Whether solving a daily conundrum or plotting a game-changing move, small-business owners are constantly making decisions. However, spending the day putting out fires may not be the best use of your time.
“Having to cope with the same problems over and over is taxing and exhausting,” says Robert Papes, a consultant who helps businesses improve their bottom lines. “Furthermore, it prevents the owner from effectively managing the business.”
So how do you overcome challenges while finding time for everything else? Here are four ways to improve your decision-making skills — and keep steering your company in the right direction.

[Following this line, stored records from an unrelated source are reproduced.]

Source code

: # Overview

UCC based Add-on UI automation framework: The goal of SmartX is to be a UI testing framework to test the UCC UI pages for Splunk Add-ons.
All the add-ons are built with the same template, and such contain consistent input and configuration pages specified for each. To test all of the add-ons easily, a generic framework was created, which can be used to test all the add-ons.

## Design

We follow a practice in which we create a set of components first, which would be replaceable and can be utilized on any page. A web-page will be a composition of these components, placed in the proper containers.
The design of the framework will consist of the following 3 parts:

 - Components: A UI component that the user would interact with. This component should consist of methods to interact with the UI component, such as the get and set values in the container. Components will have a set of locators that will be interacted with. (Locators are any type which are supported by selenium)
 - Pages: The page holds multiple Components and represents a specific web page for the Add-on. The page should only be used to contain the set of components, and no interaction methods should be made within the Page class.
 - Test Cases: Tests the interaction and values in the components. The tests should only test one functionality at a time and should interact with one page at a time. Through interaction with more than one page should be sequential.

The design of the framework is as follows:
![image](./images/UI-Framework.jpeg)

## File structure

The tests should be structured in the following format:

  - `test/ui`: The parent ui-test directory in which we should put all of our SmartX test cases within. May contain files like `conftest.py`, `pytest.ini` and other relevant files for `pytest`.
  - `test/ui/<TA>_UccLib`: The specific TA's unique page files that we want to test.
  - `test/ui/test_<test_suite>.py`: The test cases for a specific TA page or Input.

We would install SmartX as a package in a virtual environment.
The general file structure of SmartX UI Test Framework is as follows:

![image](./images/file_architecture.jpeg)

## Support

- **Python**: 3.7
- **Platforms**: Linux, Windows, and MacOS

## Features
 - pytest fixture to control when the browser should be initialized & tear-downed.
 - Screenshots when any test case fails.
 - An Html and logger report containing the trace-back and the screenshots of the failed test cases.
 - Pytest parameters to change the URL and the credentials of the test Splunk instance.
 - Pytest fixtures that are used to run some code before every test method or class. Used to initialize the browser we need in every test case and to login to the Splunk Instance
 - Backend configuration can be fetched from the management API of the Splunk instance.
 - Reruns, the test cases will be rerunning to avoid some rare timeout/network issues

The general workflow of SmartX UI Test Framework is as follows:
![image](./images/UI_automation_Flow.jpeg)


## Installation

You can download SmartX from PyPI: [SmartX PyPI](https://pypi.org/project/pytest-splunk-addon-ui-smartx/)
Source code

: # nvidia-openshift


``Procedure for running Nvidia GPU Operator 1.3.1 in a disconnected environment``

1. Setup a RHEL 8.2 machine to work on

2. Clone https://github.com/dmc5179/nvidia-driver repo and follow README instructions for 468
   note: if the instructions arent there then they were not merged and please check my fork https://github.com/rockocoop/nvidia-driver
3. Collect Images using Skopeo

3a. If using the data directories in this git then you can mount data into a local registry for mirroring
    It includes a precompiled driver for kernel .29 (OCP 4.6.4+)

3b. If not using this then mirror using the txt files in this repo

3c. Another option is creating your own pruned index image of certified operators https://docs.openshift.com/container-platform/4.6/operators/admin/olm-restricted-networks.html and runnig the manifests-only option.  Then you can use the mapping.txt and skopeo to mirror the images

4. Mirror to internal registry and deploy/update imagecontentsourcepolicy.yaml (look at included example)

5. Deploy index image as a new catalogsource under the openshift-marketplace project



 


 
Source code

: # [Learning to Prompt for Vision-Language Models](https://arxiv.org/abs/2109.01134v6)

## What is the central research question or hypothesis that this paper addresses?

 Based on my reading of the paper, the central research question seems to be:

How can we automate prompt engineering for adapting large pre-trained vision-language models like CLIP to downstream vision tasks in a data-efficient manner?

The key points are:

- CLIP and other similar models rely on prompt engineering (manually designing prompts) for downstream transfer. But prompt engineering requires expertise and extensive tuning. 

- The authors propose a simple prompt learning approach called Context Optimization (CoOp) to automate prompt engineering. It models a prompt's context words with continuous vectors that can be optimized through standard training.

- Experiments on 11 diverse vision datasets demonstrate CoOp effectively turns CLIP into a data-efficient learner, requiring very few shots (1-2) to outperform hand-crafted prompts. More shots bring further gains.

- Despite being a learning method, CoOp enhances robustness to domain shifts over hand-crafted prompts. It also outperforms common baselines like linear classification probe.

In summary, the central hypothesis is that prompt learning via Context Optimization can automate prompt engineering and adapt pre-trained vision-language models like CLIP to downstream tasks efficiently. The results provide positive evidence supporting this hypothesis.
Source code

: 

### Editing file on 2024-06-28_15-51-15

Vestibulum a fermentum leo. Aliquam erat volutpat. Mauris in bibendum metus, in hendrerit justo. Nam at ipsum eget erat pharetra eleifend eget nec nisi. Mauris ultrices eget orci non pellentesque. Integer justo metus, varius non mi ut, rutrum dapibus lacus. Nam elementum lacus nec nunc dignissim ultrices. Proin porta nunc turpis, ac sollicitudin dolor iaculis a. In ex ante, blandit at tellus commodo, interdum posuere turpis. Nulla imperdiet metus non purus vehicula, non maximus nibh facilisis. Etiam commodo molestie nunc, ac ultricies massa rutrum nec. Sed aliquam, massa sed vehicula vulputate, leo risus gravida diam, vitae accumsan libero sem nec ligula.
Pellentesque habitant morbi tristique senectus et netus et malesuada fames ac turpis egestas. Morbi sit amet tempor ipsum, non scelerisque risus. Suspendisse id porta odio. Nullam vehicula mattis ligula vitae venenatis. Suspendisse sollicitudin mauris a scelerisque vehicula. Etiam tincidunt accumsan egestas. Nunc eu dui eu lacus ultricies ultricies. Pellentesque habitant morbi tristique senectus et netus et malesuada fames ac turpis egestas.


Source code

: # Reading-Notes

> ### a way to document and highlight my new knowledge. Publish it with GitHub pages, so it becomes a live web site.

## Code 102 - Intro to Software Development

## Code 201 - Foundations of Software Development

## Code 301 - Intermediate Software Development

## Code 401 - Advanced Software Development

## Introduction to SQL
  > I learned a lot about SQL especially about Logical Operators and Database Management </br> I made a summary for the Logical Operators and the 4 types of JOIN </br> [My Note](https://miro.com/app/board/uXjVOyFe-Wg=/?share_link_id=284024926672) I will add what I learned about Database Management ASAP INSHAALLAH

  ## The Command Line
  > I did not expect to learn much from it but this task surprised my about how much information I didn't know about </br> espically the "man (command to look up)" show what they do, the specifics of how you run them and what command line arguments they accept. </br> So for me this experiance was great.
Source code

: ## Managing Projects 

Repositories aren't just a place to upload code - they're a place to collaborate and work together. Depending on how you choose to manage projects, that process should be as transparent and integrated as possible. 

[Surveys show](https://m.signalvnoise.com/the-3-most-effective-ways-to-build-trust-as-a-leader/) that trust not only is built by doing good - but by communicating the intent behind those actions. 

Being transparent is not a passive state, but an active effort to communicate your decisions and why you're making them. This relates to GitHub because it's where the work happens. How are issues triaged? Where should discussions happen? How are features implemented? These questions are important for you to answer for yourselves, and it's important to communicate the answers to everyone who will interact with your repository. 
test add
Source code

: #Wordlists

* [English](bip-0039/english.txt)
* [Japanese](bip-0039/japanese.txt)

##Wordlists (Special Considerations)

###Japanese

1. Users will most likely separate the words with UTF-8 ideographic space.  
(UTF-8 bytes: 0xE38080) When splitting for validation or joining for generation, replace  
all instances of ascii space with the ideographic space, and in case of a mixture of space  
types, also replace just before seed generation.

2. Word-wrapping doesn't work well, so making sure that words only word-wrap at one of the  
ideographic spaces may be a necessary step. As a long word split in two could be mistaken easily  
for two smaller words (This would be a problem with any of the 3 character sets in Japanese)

- Identify root causes. Making a decision to solve an immediate problem may provide a quick fix, but there could be an underlying cause to those day-to-day problems. Is the real issue linked to certain procedures or processes that could be changed? For instance, let’s say your business is constantly shipping items late. Rather than repeatedly deciding how to handle the delays, re-evaluate the shipping schedule. Perhaps your current setup doesn’t factor in time for unexpected bumps, such as machines breaking down and supply shortages. By adjusting the schedule, you’ll be able to better estimate the amount of time needed to get an item shipped. This, in turn, will likely fix the surface issue of scrambling to figure out how to handle the current delay.
- Ask others for input. When Molly Mahoney Matthews, president and CEO of The Starfish Group, a consulting business, needed more space, she decided to set up a second office near her home. Although she enjoyed the short commute to the office, she quickly learned that her employees were unhappy with the new arrangement. Staff members needed to have frequent face-to-face meetings, and the two locations made those difficult to carry out. “The two office locations became a running joke,” she recalls. As soon as the lease on the second location was up, she moved everyone back together again. The lesson: Get feedback before making a major decision. “Ask what they would like or dislike about upcoming or past decisions; then listen to what they say,” Matthews advises.
- Keep your goals in mind. Where do you want your business to be in five years? Before making a decision, run the issue past the long-term plan you have for your company (and if you don’t have goals, it’s time to make some). Make sure your choices — even the seemingly small ones — are in line with your overall outlook for the company.
- Let it rest for a bit. There’s often pressure on a small-business owner to make decisions quickly, but it’s usually not as urgent as it feels, Matthews notes. For important matters, take the time to sleep on it before making a decision. If you’ve just written a memo to employees, set it aside for an hour or two before sending it. When needed, ask for more time to consider your options. Once you look at a matter with fresh eyes or a good night’s sleep, you’ll be able to make a well-thought out decision that benefits the company.